Last night, the Nets had a 25.19% chance of keeping their pick, and a 74.81% chance of losing it. The latter ultimately happened. A random set of ping pong balls didn’t teach us anything about the Brooklyn Nets that probability hadn’t taught us already. The Nets had 1-in-4 odds of keeping their pick, which means 3-in-4 odds at losing it. They lost it. There was no narrative, no script. The odds were against them, and the odds won. It happens.
The mere scientific fact that the Nets didn’t keep their pick is of little notoriety, but the ping-pong balls aren’t born from an alternate universe. The Nets stacked those odds at the trade deadline this past season, when they traded the pick (along with Shawne Williams and Mehmet Okur, two players out for the season) to the Portland Trail Blazers for Gerald Wallace, who currently has an out clause. The Nets stacked the odds two years ago, when they traded for Deron Williams, giving up three lottery picks (including Derrick Favors), ensuring their franchise had one direction: win immediately. They have yet to come through on that goal.
The Nets stacked the odds when they tried to pull off a ludicrous, four-team, fifteen-player trade for Carmelo Anthony, decimating their own leverage for the better part of six months. They stacked the odds when they threw themselves all-in on Dwight Howard, who waffles on his commitment to Orlando to this day. They’ve spent the better part of two years in Newark sifting for Brooklyn gold, and thus far have found and kept little beyond Deron and dirt.
In five consecutive seasons in the lottery, the Nets have had six lottery picks in their possession at one time or another. Only one remains — the first, Brook Lopez, who’d go in a heartbeat for the right deal.
In 2009, they drafted Terrence Williams, trading him less than two years later after numerous personnel issues (most of all that he couldn’t stay on the court). In 2010, they drafted Derrick Favors, not as a member of their roster, but as a commodity to be sold at auction to whoever might consider him an asset. In 2011, they pre-empted their lottery tendencies by trading their pick to Utah for Deron Williams, a pick that moved up from sixth to third overall (so much for lightning striking twice). They also traded a second lottery pick, originally owned by Golden State. All other members of the franchise have come by way of trade or free agency, with roster turnover reminiscent of a D-League franchise.
King runs the team, but like most of us, is no autonomist. He has a job to fulfill, not to his loyal fans, but to his employer, Nets owner Mikhail Prokhorov. If Prokhorov demands the Nets chase superstars, then it matters little what anyone else thinks. If King pleases his boss, he keeps his job. The people writing about it, discussing it, pontificating on it, matter not. The fans matter as an extension of the boss; if the fans break bread in the Barclays Center, the money rolls in and the machine keeps humming. The Nets can become a revenue generator, David Stern says.

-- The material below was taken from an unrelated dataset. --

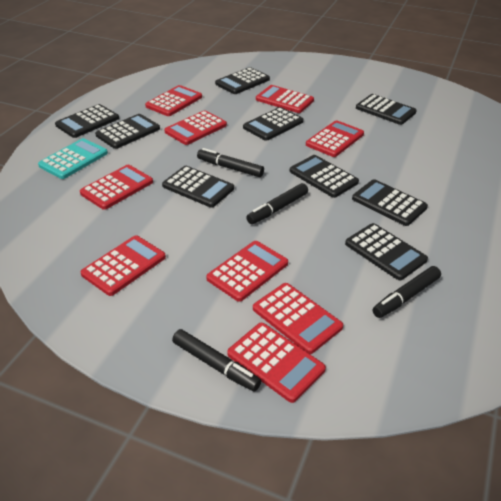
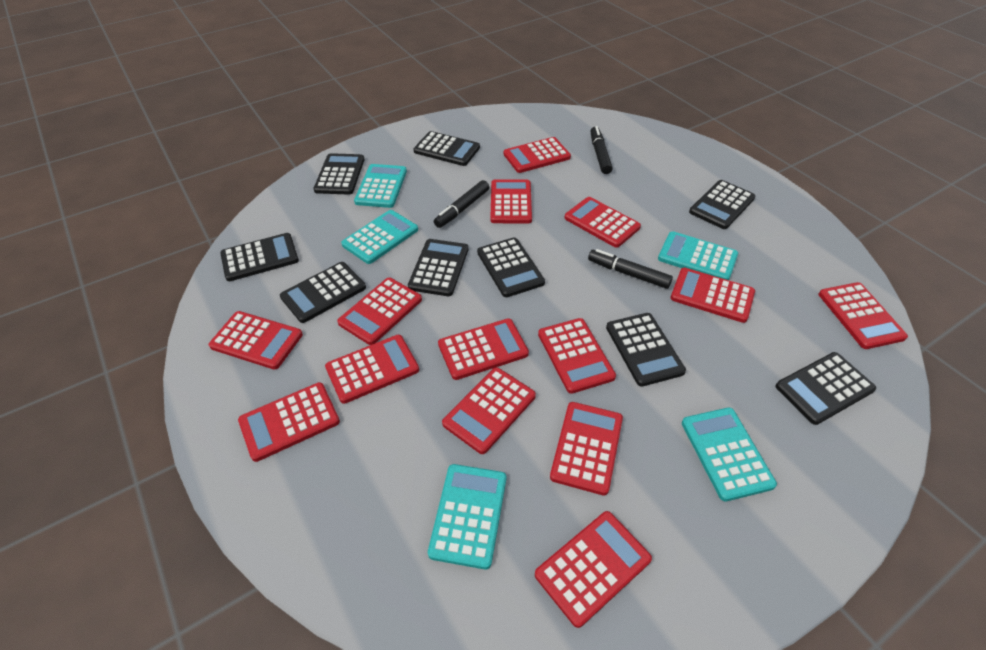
black marker: [172,329,261,392] [197,148,264,177] [246,183,308,224] [373,266,441,318] = 4 -> [434,180,489,228] [588,249,673,289] [590,126,612,174] = 3
red calculator: [80,165,153,210] [80,235,166,296] [145,85,202,116] [164,110,227,145] [206,241,288,302] [227,323,326,403] [253,283,343,354] [256,85,314,113] [306,120,364,157] = 9 -> [209,311,303,370] [238,382,340,462] [325,335,419,404] [337,278,422,345] [438,318,529,380] [442,367,536,454] [490,179,532,223] [504,137,571,173] [535,511,652,628] [538,318,616,394] [550,402,623,495] [565,197,641,248] [671,268,755,323] [819,282,908,349] = 14
turquoise calculator: [38,138,108,179] = 1 -> [341,210,418,264] [354,164,407,208] [428,464,506,569] [658,231,738,280] [682,408,777,502] = 5

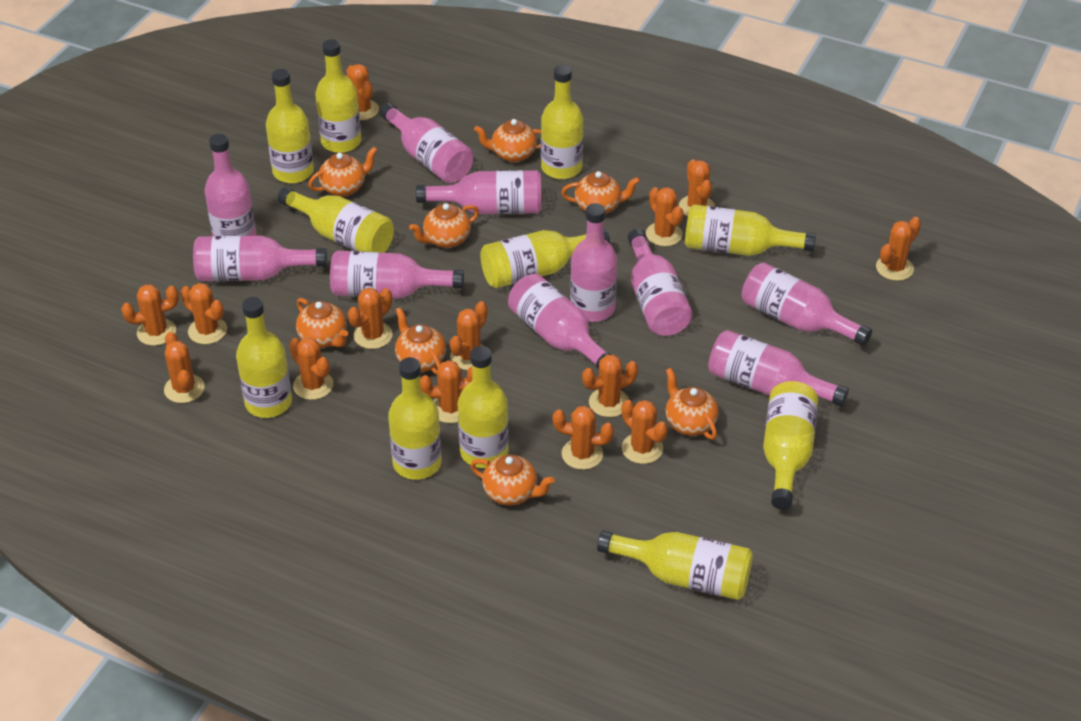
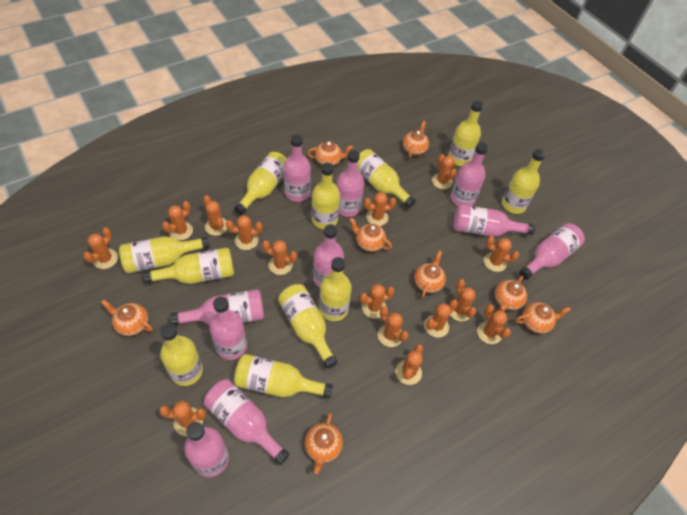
orange cactus: [121,285,179,346] [164,332,205,403] [180,283,227,344] [289,337,333,400] [346,64,379,120] [348,288,393,349] [420,360,473,423] [450,301,487,370] [553,406,614,470] [582,355,638,417] [621,400,668,464] [646,187,684,246] [679,159,715,217] [876,217,921,281] = 14 -> [83,227,118,269] [159,401,206,436] [162,201,193,240] [203,195,227,236] [226,215,262,250] [262,240,297,275] [360,284,394,318] [364,192,396,226] [378,306,409,347] [396,344,423,385] [424,299,458,337] [432,154,457,189] [450,279,476,321] [477,305,511,344] [484,236,519,272] = 15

Stay the course is King’s message for now. Nothing changed, he says. And he’s right. Nothing did. It stayed exactly the same. Nothing’s changed from three seasons of watching, waiting, hoping that some star will join Brooklyn of his or King’s volition and save the franchise from its own dirty history in New Jersey, a history they’re frantically sweeping under the rug. The plan is always under evaluation, he’s said, but after three years of failure, nothing’s changed. The Nets have four players guaranteed under contract, a second-round pick, and loads of cap space heading into free agency. Nothing’s changed. They played Russian roulette with basketball dynamite at the trade deadline, and one stick expectedly exploded. This is all part of the ultimate plan, one built on Dwight Howard’s rickety conscience and Deron Williams’s signature. Nothing’s changed, and the Nets didn’t need to lose their lottery pick for us to learn that.